Household concentration varies from 3 – 9% (Nelson AL, et al., 2023). 2g/kg of glucose was given simultaneously with 1ml of 6% H2O2 and 20mg/kg of 5,7-dimethoxycoumarin, intraperitoneally in Rat 23. Repeat with 0.6% H2O2 for Rats 21 – 22.
Vitamin C acts as antioxidant at low doses (30 – 100 mg/kg) and pro-oxidant at high doses (1000mg/kg) (54). The LD50 of vitamin C is 11,900mg/kg in rats (55). 2g/kg of glucose was given simultaneously with 1000mg/kg of vitamin C and 20mg/kg of 5,7-dimethoxycoumarin, in Rats 24 - 25.
Secondary (Supplemental) Experiments on Plasma Glucose Effect Only:
6) 5 Rats (Rats 26 – 30) test for ethyl acetate fraction containing 10mg/kg 5,7-dimethoxycoumarin on IPGTT.

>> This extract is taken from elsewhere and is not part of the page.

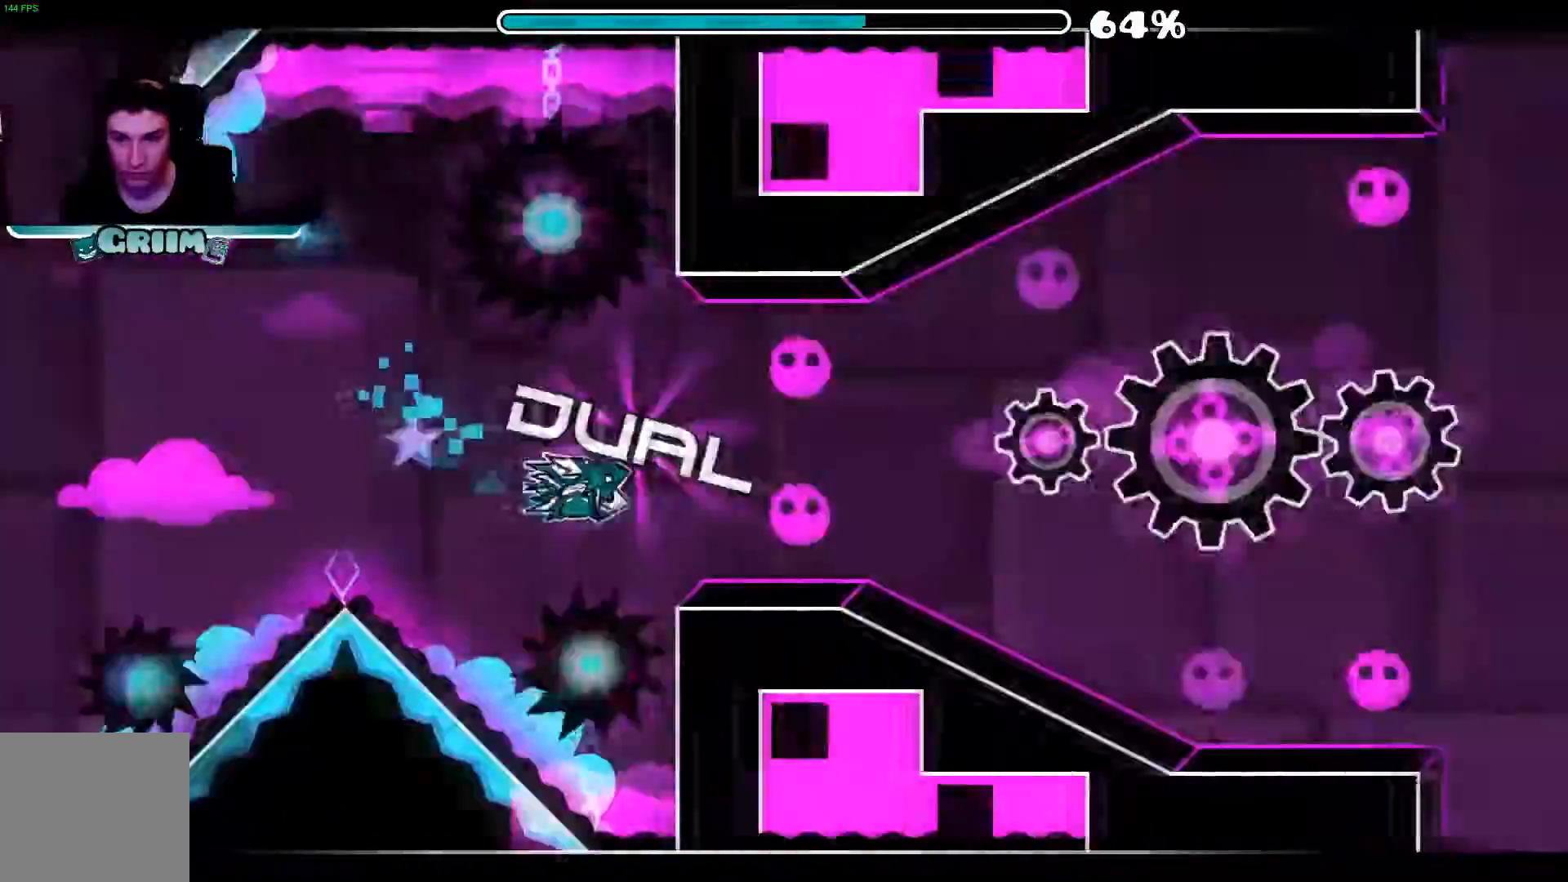
Gameplay with a controller (Xbox layout); each line is a JSON object with the inputs held at the frame after it. "events" lists button and stick changes between this image and that frame as [ms after this image, input, new state], when the widget could be followed in between.
{"buttons": [], "left_stick": "center", "right_stick": "center"}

7) 5 Rats (Rats 31 – 35) test for methanol fraction containing 10mg/kg 5,7-dimethoxycoumarin on IPGTT.
8) 5 Rats (Rats 36 – 40) negative control on Oral Glucose Tolerance Test (OGTT).
9) 5 Rats (Rats 41 – 45) positive (glimepiride) control on OGTT.
10) 5 Rats (Rats 46 – 50) test for ethyl acetate fraction containing 20mg/kg 5,7-dimethoxycoumarin on OGTT.